In [1]:
# https://www.kdnuggets.com/2018/11/keras-long-short-term-memory-lstm-model-predict-stock-prices.html

import numpy as np
import matplotlib.pyplot as plt
# Plotly
import plotly.plotly as py
import plotly.tools as tls
import pandas as pd
import datetime
from sklearn.preprocessing import MinMaxScaler
from tensorflow.keras.models import Sequential
from tensorflow.keras.layers import Dense
from tensorflow.keras.layers import LSTM
from tensorflow.keras.layers import Dropout
import time
import tensorflow as tf

In [2]:
name = '0700.HK'
filename = 'daily_{}'.format(name)
df = pd.read_csv('dataset/{}.csv'.format(filename))
df = df.dropna()

▸ **GIVEN ENTRIES**
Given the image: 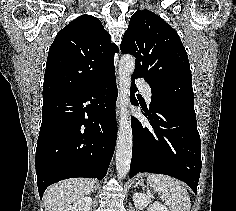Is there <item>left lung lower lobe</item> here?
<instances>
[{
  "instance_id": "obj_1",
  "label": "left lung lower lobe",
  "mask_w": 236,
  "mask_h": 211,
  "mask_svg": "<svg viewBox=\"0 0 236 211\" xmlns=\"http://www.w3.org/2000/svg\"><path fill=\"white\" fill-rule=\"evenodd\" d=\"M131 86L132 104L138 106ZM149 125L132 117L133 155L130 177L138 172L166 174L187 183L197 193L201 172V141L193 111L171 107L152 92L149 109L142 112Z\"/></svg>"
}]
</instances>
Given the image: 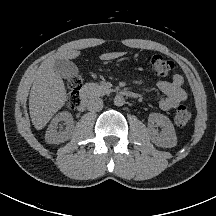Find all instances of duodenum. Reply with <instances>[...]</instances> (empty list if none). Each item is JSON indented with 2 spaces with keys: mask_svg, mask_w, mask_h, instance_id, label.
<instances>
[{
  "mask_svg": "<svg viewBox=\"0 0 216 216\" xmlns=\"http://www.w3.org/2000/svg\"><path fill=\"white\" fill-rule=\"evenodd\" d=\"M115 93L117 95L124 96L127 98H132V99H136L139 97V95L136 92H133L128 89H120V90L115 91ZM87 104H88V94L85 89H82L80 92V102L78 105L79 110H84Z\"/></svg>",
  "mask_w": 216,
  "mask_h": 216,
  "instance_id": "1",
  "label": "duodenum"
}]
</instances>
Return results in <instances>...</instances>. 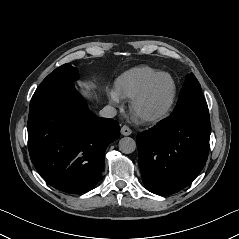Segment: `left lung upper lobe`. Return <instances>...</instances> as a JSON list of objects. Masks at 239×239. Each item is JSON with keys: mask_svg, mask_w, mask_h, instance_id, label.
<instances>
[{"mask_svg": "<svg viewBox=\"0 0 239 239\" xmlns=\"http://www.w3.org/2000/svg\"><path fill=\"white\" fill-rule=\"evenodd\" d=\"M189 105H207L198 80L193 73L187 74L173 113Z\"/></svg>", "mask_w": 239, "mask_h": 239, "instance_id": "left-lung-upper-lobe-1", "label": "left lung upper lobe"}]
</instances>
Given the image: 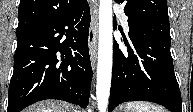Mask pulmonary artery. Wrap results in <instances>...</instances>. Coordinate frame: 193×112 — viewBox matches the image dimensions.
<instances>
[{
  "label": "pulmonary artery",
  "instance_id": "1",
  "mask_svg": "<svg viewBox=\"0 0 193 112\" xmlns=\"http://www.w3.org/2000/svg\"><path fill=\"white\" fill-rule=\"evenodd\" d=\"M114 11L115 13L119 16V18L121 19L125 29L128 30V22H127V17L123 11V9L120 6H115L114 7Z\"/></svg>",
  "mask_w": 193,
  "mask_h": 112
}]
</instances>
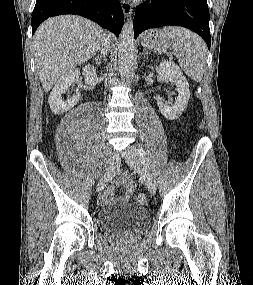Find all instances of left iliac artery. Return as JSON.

▸ **PROMPT**
Transcribe the LSTM stock-prediction notebook code in full, character for character. The material comes from a separate source.

▸ **EXERCISE ANSWER**
In [1]:
# https://www.kdnuggets.com/2018/11/keras-long-short-term-memory-lstm-model-predict-stock-prices.html

import numpy as np
import matplotlib.pyplot as plt
# Plotly
import plotly.plotly as py
import plotly.tools as tls
import pandas as pd
import datetime
from sklearn.preprocessing import MinMaxScaler
from tensorflow.keras.models import Sequential
from tensorflow.keras.layers import Dense
from tensorflow.keras.layers import LSTM
from tensorflow.keras.layers import Dropout
import time
import tensorflow as tf

In [2]:
name = '0700.HK'
filename = 'daily_{}'.format(name)
df = pd.read_csv('dataset/{}.csv'.format(filename))
df = df.dropna()